**Short exercise:** Can you give every line of the records below as a JSON list of strings, one string per line, with blank lines left out?

------ Provided records ------

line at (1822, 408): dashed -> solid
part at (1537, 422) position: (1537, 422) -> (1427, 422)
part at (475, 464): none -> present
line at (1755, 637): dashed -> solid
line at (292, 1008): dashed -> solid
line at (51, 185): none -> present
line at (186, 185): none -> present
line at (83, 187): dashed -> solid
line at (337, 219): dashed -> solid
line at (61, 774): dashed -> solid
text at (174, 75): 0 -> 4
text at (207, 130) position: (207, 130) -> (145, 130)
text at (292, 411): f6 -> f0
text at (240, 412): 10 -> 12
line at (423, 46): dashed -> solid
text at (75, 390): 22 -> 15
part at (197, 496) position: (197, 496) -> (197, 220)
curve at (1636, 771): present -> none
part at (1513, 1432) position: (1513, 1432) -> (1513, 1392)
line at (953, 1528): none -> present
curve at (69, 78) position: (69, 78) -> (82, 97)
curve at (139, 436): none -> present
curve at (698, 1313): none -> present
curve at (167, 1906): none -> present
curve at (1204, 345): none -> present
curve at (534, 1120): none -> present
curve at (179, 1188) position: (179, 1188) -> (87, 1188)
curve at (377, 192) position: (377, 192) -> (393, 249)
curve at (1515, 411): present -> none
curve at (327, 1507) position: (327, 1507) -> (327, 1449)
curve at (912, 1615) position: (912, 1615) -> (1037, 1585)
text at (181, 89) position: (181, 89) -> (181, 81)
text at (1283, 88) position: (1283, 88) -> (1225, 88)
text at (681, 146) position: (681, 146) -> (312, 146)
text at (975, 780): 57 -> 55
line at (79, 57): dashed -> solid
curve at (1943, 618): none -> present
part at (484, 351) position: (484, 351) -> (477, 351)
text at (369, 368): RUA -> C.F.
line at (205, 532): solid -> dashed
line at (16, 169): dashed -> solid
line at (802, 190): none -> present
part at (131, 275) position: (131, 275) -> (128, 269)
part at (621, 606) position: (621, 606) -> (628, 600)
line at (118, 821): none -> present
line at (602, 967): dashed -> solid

------

**Reply to the task:**
[
  "line at (1822, 408): dashed -> solid",
  "part at (1537, 422) position: (1537, 422) -> (1427, 422)",
  "part at (475, 464): none -> present",
  "line at (1755, 637): dashed -> solid",
  "line at (292, 1008): dashed -> solid",
  "line at (51, 185): none -> present",
  "line at (186, 185): none -> present",
  "line at (83, 187): dashed -> solid",
  "line at (337, 219): dashed -> solid",
  "line at (61, 774): dashed -> solid",
  "text at (174, 75): 0 -> 4",
  "text at (207, 130) position: (207, 130) -> (145, 130)",
  "text at (292, 411): f6 -> f0",
  "text at (240, 412): 10 -> 12",
  "line at (423, 46): dashed -> solid",
  "text at (75, 390): 22 -> 15",
  "part at (197, 496) position: (197, 496) -> (197, 220)",
  "curve at (1636, 771): present -> none",
  "part at (1513, 1432) position: (1513, 1432) -> (1513, 1392)",
  "line at (953, 1528): none -> present",
  "curve at (69, 78) position: (69, 78) -> (82, 97)",
  "curve at (139, 436): none -> present",
  "curve at (698, 1313): none -> present",
  "curve at (167, 1906): none -> present",
  "curve at (1204, 345): none -> present",
  "curve at (534, 1120): none -> present",
  "curve at (179, 1188) position: (179, 1188) -> (87, 1188)",
  "curve at (377, 192) position: (377, 192) -> (393, 249)",
  "curve at (1515, 411): present -> none",
  "curve at (327, 1507) position: (327, 1507) -> (327, 1449)",
  "curve at (912, 1615) position: (912, 1615) -> (1037, 1585)",
  "text at (181, 89) position: (181, 89) -> (181, 81)",
  "text at (1283, 88) position: (1283, 88) -> (1225, 88)",
  "text at (681, 146) position: (681, 146) -> (312, 146)",
  "text at (975, 780): 57 -> 55",
  "line at (79, 57): dashed -> solid",
  "curve at (1943, 618): none -> present",
  "part at (484, 351) position: (484, 351) -> (477, 351)",
  "text at (369, 368): RUA -> C.F.",
  "line at (205, 532): solid -> dashed",
  "line at (16, 169): dashed -> solid",
  "line at (802, 190): none -> present",
  "part at (131, 275) position: (131, 275) -> (128, 269)",
  "part at (621, 606) position: (621, 606) -> (628, 600)",
  "line at (118, 821): none -> present",
  "line at (602, 967): dashed -> solid"
]